The Fortnightly Interview: Answering History with Robert Pinsky
Joshua Corey chats with former Poet Laureate Robert Pinsky
In the fall of 2024 I conducted this interview with former Poet Laureate Robert Pinsky on the occasion of the publication of his latest poetry collection, Proverbs of Limbo. My father gave me a copy of The Figured Wheel: New and Collected Poems when it was first published in 1997, which was my introduction to his marvelously discursive work, as earthy as it is erudite. I’ve been an admirer ever since. There are other curious threads connecting us: both New Jersey Jews, both onetime students of poetry at Stanford–and Robert was the judge of the 2002 Barrow Street Press Poetry Contest, which led to the publication of my first book, Selah. So I was delighted to be able to sit down and have the following exchange with him over email. I’m even more delighted to share his characteristic wit and gravitas with you now as the first in the series of interviews we will be publishing here at the new home of TFR. –JC
In “Poem of Names” you write “In some ways Yeats was a jerk.” The irreverence is refreshing, but also consistent with your earlier work and with other shots at canonical figures that you take in the new book, like John Keats. As Poet Laureate who has had to play the Yeatsian role of "smiling public man," could you talk about being a public poet in a time when our appearing, to put in terms Hannah Arendt would understand, has been flattened into consumable images and metadata profiles? When social media threatens to replace "the social" itself?
For my generation of poets and poetry readers, Keats’s letters have had a kind of mystical authority—which is about 83% merited, I think. But for me it’s important to note the other 13%, with his conventional Jew-hating a useful example, with the great poet and great spirit being both dull and obnoxious. Important why? For reasons to do not with Keats but with myself: a reminder that no matter how good your work, how true your effort, how high your aspirations in art and life . . . you will, in various ways you cannot detect, behave like a shmuck.
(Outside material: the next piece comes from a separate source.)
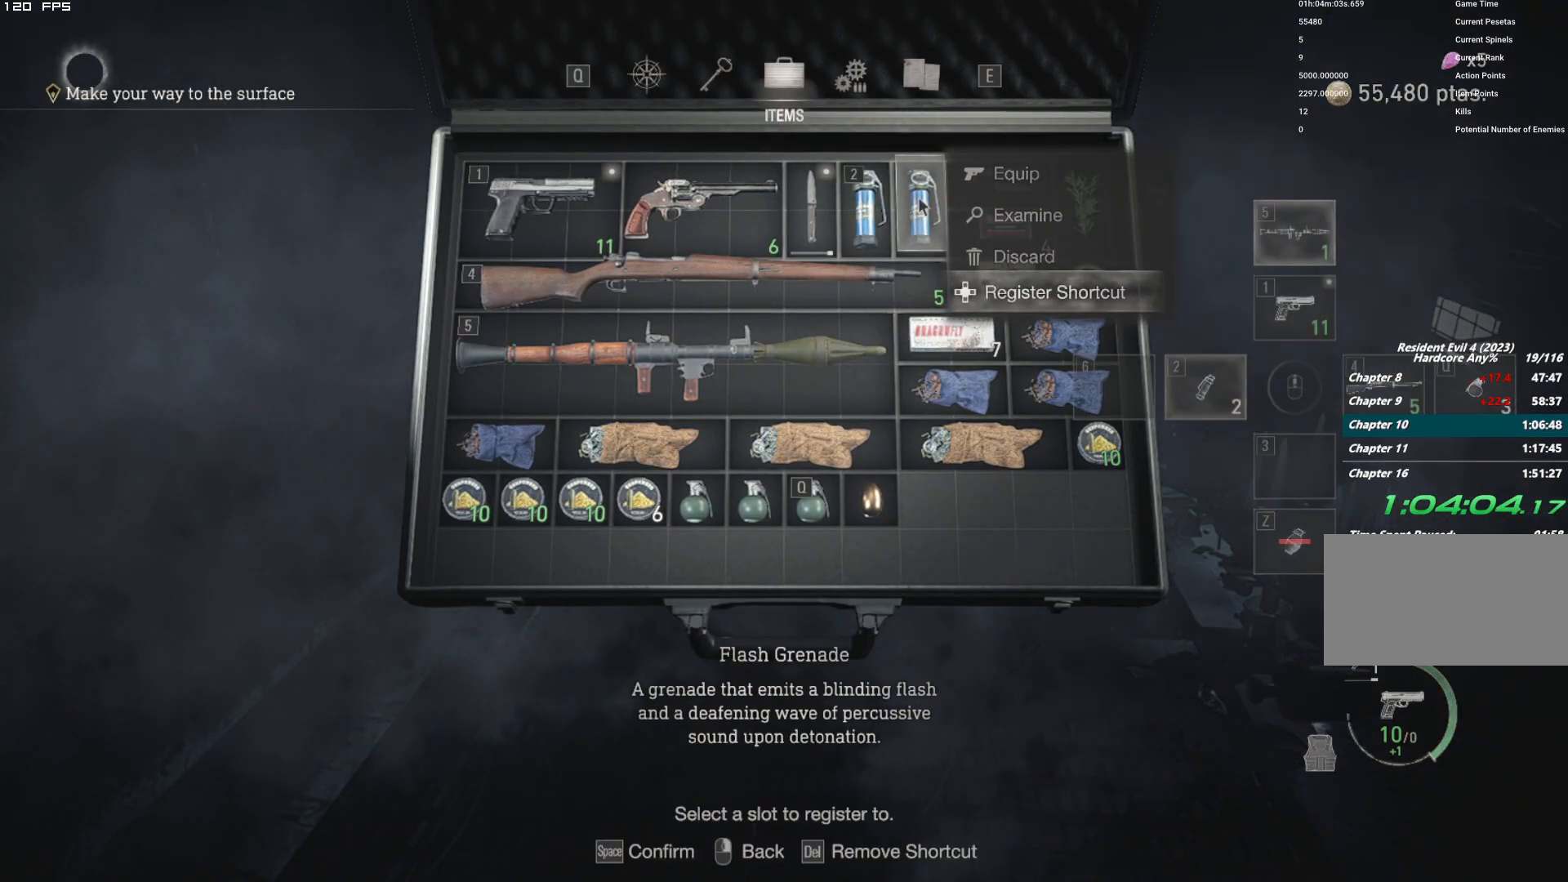
{"keys": [], "mouse": [], "events": [[34, "space", "up"], [184, "q", "down"], [284, "q", "up"]]}
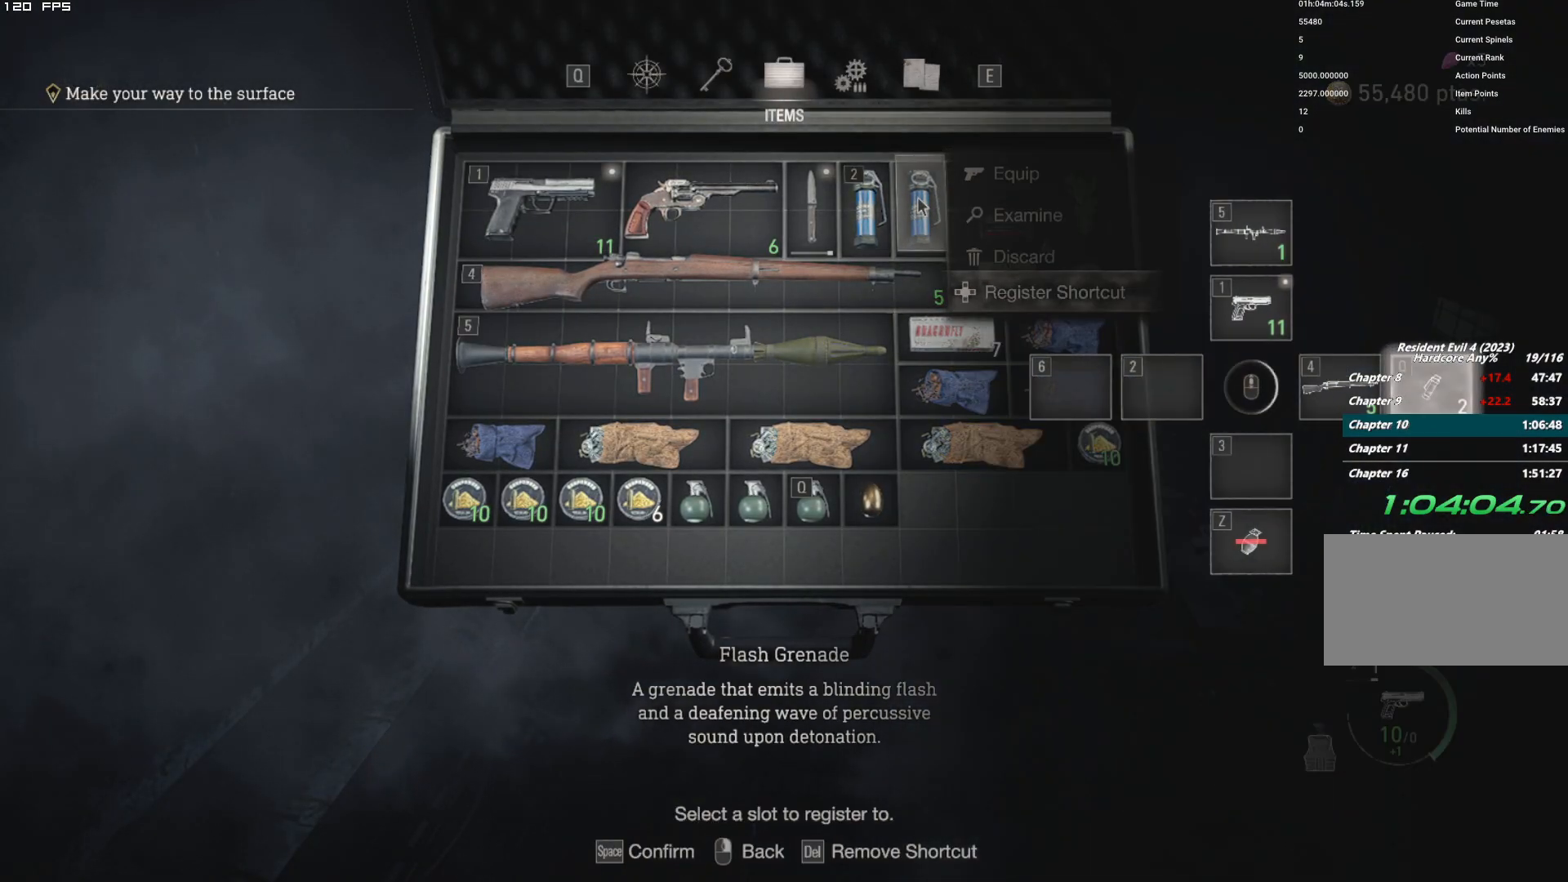
{"keys": [], "mouse": [], "events": []}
If John Keats can be (at times, in ways) a shmuck, anybody can and everybody will.
Same goes for William Butler Yeats.
In “Forgiveness” you write, “The great / Fascist poet taught me free verse.” You’ve spoken about reconciling yourself to writers (Pound, Stevens, Keats) whose work you love, whom you even consider ancestors, but who held racist, anti-Semitic views. Could you elaborate on the “drift” from ethics toward aesthetics, and toward forgiveness?
Righteousness can be a corrupt or stupid pose (or addiction, or comfy chair or substitute for actual feelings) in the different forms that arise in different historical times. Emily Dickinson resisted the forms of her time and place, even as a teenager with packs of other teenagers praying for her to embrace the Evangelical righteousness that seemed to solve everything for that social class in western Massachusetts. She dared to read Emerson and to correspond with Unitarians, etc. William Shakespeare and Ben Jonson devised ways to avoid the murderous Royalist righteousness of their day.
I’m sympathetic with poets now in their twenties, tempted by the righteousness of damning the repulsive ways and beliefs (at their different levels) of Pound, Eliot, Moore, Stevens. Pound seems to have been one of the worst people who ever lived— in personal conduct, in self-adoration, in horrible political affiliations, in bullying self-aggrandisement and in his youth careerism . . . which makes him a wonderful example because he also said many excellent things about poetry, and wrote absolutely gorgeous verse-rhythms.
I love the letter where Bill Williams, who had been bullied by his impressive friend Ezra for years tells him: “people don’t admire you for your ideas, but in spite of them” or something like that. A lot of my contemporaries and elders took Pound seriously as a thinker about culture, economics, history, all kinds of things. I never could do that, I thought of him as a great verbal musician with no intellectual value in his writing. Except for his literary writing, ABC of Reading for example. A good parody of textbooks and a good textbook, both. A mindless virtuoso of verse, he is.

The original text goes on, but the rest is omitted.